Instructions for the task> According to the Dalhousie travel text, at what altitude is the town situated?

Study text>
* * *

Dallying in dial-up Dalhousie

8th September. It is rather like Sidmouth, in the hills - only more sedate. No young travellers, rather retired brigadiers. No broadband, only dial -up, hence this entry comes from Amritsar. It is beautifully situated, 6000ft up, and retains some Raj era qualities. Pre -war hotels, like ours, Aroma n' Claire (!!!), genteelly shabby, but with fantastic views, friendly staff, and crested dinner plates. The hotel decoration was very varied, and included a "Treasures of Lancashire" teatowel. A pedestrian mall links the two parts of the town. There are upmarket boarding schools. Dalhousie Hill Top aspires to"Unity and Discipline" and "Leaders in the Making.

Near Dalhousie
" Dalhousie Public School (DPS to those in the know, and more prestigious) is "In Pursuit of Excellence". It advertises the Indian equivalent of the CCF, and provides the local road safety reminders. The Sacred Heart Catholic Church is at one end of town (Mass 10.00am every Sunday) and the Anglican (well, Church of North India) St Andrew's at the other. Sunday morning service, 9.30. The English cemetery is overgrown and in the middle. The army cantonment proclaims it was founded in 1867.

We went for some drives through stunning hill country, with distant views of snowy mountains. The Pir Pinjal and Mount Kailash. The latter has a September pilgrimage including a 35km trek from the roadhead. We saw many barefoot sadhus making their way there, and young men on motor bikes with yellow flags, signifying pilgrimage, returning already.

Golden Temple
There are villages on every hillside, growing maize at the higher levels and rice lower down. Clearly some villages are several hours walk from a road.

We drove to the remote town of Chamba with its ancient temples. We went to Kalatop Nature Reserve, where our 3km walk through the woods failed to give us glimpses of black bear or barking deer - the park's signature animals. But we did find 6 cows.

* * *

Stored data>
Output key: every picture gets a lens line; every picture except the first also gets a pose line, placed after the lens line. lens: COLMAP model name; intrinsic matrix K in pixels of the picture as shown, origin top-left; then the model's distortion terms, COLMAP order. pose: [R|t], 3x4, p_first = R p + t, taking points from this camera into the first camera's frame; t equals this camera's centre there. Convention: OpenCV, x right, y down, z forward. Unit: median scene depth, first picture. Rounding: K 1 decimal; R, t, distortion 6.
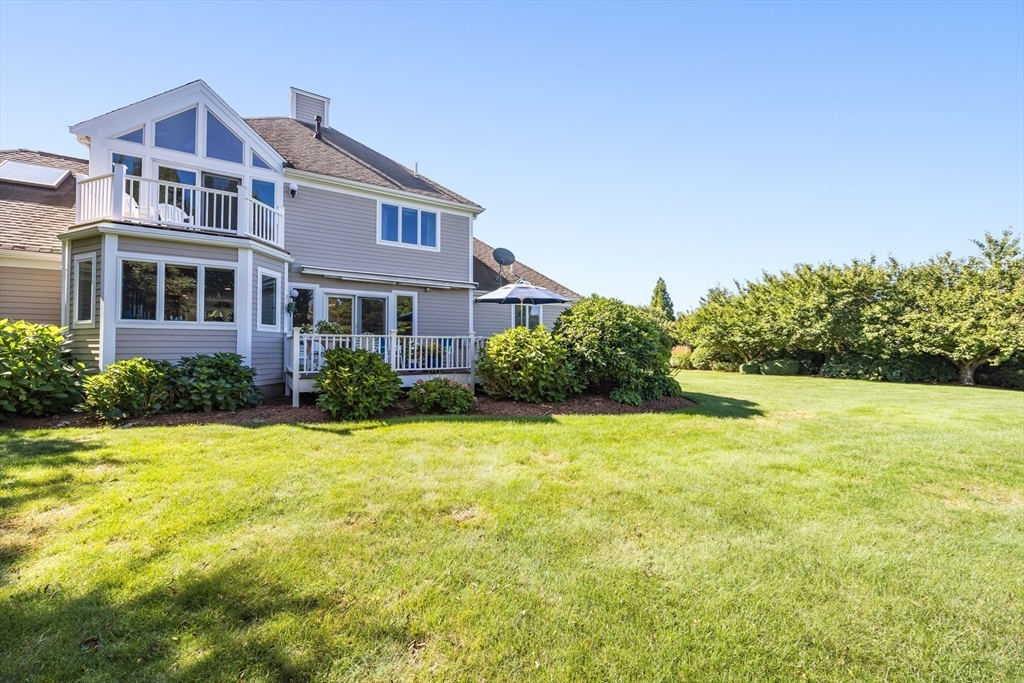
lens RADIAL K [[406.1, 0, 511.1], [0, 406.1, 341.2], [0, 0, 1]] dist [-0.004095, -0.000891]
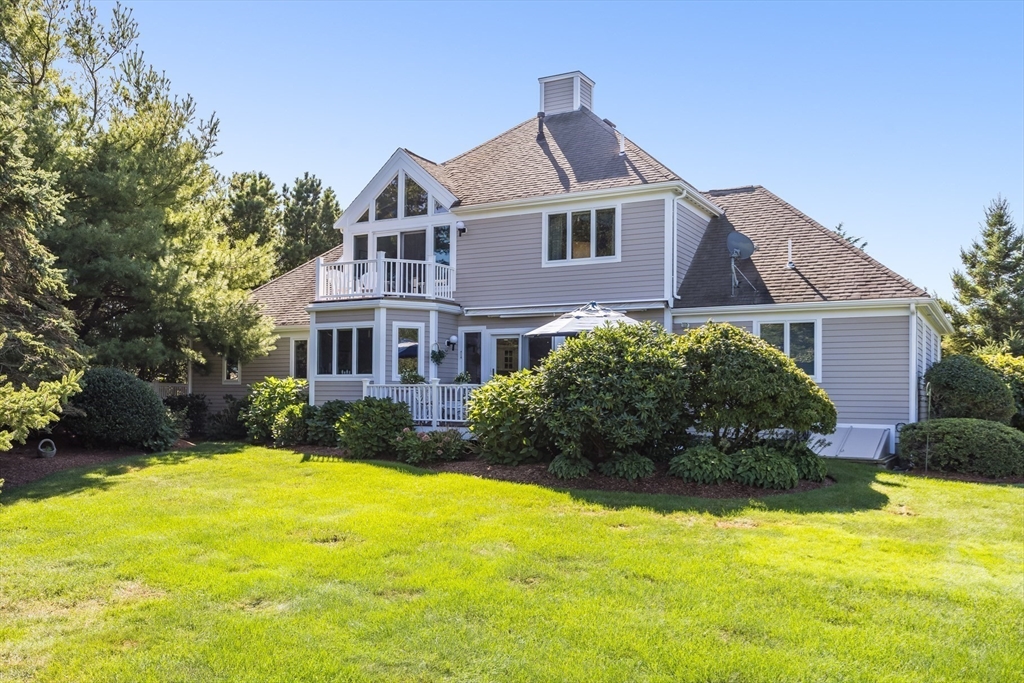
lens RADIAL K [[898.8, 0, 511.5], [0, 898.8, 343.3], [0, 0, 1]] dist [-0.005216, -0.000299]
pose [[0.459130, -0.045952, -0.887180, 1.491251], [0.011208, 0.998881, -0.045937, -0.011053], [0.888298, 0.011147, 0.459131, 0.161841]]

* * *

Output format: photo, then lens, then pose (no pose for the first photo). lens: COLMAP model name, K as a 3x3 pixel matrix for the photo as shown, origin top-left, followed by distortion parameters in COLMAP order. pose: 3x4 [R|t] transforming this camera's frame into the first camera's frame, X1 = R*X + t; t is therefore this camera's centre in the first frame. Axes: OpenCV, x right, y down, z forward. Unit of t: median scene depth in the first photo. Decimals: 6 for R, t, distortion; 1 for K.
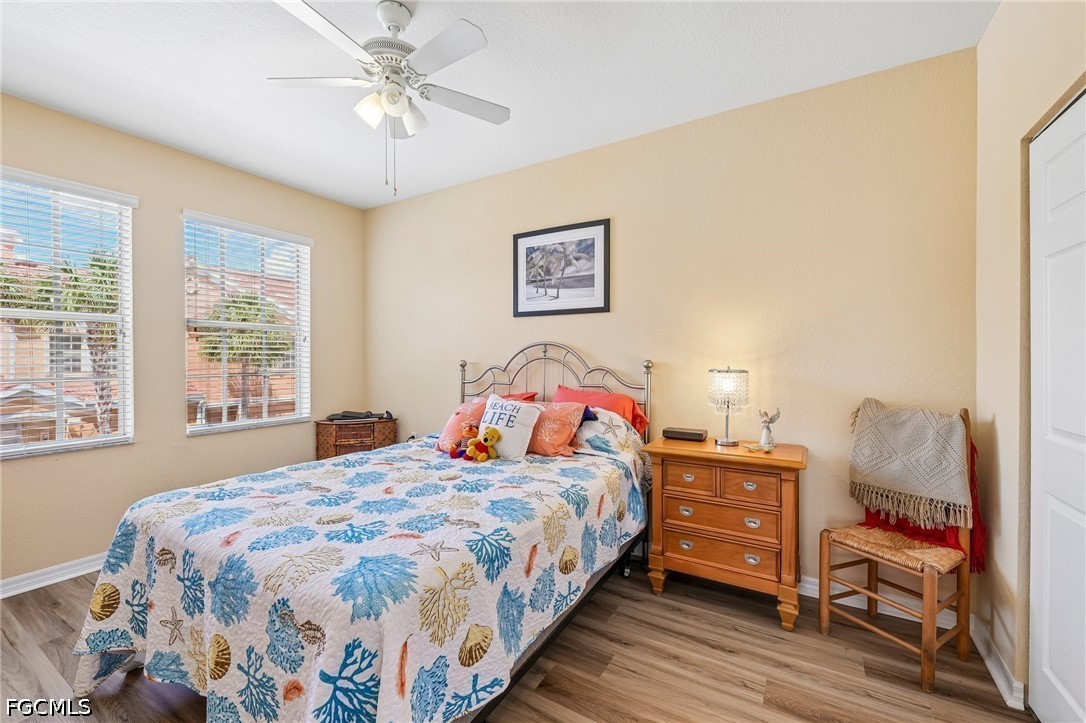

* * *

Answer> 6000ft up.